You could see her employment history, too Cast off uniforms from jobs she no longer had Her Grandmothers precious ceramic ashtrays were piled high with plastic name tags From just about every restaurant and retail store within a 50 mile radius Jobs she had, had over the past ten years
In her eagerness to scale the lofty heights of welfare to working class. And jobs she had eventually lost Because of one of her children’s chicken pox, fever, or tricycle accidents And in the bathroom and medicine cabinets was the booty and loot collected From various emergency rooms and doctors offices throughout the city layers of gauze, silk tape, and Scooby or Mickey band-aids Old duck taped crutches in the corner that had belonged to her A reminder of retrieving one of the boys From the top of a swing set He landed on his feet and she hit the ground on her ankle.
And the boys grew up, and built forts, and played cowboys, and police, In the kitchen, bedroom, foyer, hall closet, and family room And they fired water pistols at working appliances, Televisions, computers, and VCRs that soon joined the circle Of junk that continued to grow with each year as new birthday party gifts were received and broken the same day the packages were opened Cast aside in their boxes with the shiny silver wrapping paper crumpled up next to them. Bright red and green bows smiled out next to headless Santa figurines and tangled lights In boxes marked Christmas and never put away because there was no room in storage.
But you know she'd tell me, the stuff was too good to throw away.

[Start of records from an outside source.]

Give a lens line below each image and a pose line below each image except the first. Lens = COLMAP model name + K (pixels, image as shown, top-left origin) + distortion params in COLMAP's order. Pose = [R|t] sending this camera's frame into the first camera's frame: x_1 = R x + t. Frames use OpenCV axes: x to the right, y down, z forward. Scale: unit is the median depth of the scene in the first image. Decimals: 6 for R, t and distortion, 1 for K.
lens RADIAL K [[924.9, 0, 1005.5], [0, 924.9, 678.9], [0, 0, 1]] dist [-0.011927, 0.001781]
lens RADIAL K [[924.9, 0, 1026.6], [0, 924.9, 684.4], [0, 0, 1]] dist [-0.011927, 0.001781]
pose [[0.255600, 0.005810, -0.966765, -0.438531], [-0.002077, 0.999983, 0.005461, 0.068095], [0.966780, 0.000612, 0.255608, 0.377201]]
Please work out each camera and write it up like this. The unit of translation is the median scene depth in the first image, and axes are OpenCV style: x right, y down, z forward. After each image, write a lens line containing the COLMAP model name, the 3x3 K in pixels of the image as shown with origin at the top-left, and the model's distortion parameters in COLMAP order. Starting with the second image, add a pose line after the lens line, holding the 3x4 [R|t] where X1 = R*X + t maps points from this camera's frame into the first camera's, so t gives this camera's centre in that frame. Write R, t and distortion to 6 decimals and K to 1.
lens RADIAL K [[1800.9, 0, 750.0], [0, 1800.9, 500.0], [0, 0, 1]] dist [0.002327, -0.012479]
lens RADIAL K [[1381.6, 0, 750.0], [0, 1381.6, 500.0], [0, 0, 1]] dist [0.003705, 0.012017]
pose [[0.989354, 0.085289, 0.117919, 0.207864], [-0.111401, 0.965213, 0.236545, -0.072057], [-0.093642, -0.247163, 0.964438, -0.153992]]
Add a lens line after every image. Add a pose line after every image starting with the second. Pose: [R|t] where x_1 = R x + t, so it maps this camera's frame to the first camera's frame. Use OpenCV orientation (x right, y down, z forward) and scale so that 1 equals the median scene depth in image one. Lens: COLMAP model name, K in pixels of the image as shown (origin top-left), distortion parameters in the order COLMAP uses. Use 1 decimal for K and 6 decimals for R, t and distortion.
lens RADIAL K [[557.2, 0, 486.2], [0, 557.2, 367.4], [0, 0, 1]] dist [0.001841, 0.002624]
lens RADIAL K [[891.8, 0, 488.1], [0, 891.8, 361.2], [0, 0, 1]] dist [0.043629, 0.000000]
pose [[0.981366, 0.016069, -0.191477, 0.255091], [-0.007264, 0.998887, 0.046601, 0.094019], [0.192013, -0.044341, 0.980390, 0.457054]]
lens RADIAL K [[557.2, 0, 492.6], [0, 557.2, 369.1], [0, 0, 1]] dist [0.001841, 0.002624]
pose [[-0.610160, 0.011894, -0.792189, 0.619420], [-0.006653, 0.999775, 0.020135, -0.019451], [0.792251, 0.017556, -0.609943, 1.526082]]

I always had to agree with her on that point as I surveyed the room And laughed.
There is something everywhere you look Filled curio cabinets, kitchen drawers, dressers, bureaus, cardboard boxes, and paper bags Things on the tops of things like tables, kitchen counters, book cases, and couches broken crayons, kool aid logged coloring books whose pages won't open, Old crafts never finished or started, bags of material and half hemmed pants, school projects with sticky popsicle sticks, petrified fast food french fries take up lots of space in garages and attics. Faces smile out at you from rusty refrigerator magnets, Graduation and school pictures
Messy mother and child-hoods are always more interesting and boisterous
And more irritating to the neighbors, teachers, police, and social workers Who try to hide their own roots And have forgotten about their own eccentric Aunties, Grandmothers, Sisters And their own hard working class Mothers People who filled up their childhoods with hand me down clothes and boxes of broken toys If they were lucky.